The importance of AI regulatory sandboxes as a challenge for auditing algorithms
Once requirements for HRAIs have been established, one of the remaining challenges is making the AI system comply appropriately. Such requisites (AI Act, Chapter 2, Art. 8–15) motivate the need for a test environment to audit AI-based systems through the latter’s safe and harmonized procedures. Regulatory sandboxes are indeed recommended by the AI Act (Chapter 5, Art. 53–54) since algorithms should comply with regulations and can be tested in a safe environment before entering the market. This auditing process can be implemented via regulatory sandboxes.
The role of sandboxes before (ex-ante) and after (post-hoc) the AI-based system has been deployed in the market is a key to its auditability and accountability. Sandboxes permit evaluating the AI-based system’s conformity with respect to technical specifications, horizontal & vertical regulation, and ethical principles in a controlled and reliable testing environment. Once conformity has been verified, sandboxes can interface with the deployed AI-based asset via established monitoring plans, so that information about its post-market functioning can be collected and processed. This information is used by the national supervisory authority to evaluate its compliance:
In this context, we distinguish between:
1. Auditability: As an element to aid accountability, a thorough auditing process aims to validate the conformity of the AI-based asset under target to (1) vertical or sectorial regulatory constraints; (2) horizontal or AI-wide regulations (e.g., EU AI Act); and (3) specifications and constraints imposed by the application for which it is designed.

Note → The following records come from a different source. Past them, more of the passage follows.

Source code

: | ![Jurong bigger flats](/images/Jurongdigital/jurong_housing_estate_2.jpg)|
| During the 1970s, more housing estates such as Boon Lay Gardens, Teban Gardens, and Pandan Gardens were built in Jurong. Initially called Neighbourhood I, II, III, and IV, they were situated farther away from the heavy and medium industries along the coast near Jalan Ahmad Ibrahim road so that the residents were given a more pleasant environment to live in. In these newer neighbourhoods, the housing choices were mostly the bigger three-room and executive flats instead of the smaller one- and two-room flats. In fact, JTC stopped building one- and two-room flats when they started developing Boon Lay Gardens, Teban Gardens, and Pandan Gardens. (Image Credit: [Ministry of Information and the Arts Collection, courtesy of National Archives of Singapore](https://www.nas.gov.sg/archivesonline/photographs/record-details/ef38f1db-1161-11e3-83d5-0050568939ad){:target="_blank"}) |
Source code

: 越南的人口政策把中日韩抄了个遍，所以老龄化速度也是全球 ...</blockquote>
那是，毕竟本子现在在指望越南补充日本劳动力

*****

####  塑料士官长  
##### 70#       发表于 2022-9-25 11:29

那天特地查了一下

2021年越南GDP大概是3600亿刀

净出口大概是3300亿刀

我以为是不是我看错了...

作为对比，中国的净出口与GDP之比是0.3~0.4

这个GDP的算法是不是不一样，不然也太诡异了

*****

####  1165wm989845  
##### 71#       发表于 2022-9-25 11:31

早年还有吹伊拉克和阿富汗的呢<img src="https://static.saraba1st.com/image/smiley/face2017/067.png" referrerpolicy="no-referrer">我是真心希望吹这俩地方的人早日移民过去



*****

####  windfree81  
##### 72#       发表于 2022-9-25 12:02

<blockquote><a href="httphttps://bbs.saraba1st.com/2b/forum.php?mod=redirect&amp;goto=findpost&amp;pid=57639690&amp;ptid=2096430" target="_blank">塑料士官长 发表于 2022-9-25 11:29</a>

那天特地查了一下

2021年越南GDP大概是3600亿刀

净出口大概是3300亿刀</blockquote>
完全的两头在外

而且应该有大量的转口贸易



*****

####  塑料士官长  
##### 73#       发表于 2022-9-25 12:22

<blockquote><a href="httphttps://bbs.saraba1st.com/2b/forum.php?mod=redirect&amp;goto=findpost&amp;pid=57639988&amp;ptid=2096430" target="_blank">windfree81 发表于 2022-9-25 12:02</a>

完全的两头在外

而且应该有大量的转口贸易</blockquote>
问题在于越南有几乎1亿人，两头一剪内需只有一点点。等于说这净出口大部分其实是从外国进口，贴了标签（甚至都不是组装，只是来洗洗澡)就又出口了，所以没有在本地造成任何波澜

2. Accountability: It establishes the liability of decisions derived from the AI system’s output once its compliance with the regulations, guidelines, and specifications imposed by the application for which it is designed has been audited.
Within the context of the European approach and AI Act, this translates into a required pre-market use of regulatory sandboxes and the adaptability of the requirements and regulation for trustworthy AI into a framework for the domain of practice of the AI system.
Between the lines
The idea of this paper is to serve as a guiding reference for researchers, practitioners, and neophytes interested in trustworthy AI from a holistic perspective. It analyzes what trust in AI-based systems implies in practice and its requirements for the design and development of responsible AI systems throughout their life cycle. We also highlight the urgent need for dynamic regulation and evaluation protocols in view of the rapid technological evolution and increasing capabilities of emerging AI systems.
Our overarching conclusion is that we should not regulate scientific progress in AI but rather products and their usage. We claim that regulation is the key to consensus. Thereby, trustworthy and responsible AI systems are crucial in high-risk scenarios to catalyze technological progress and regulation convergence, always in compliance with ethical principles.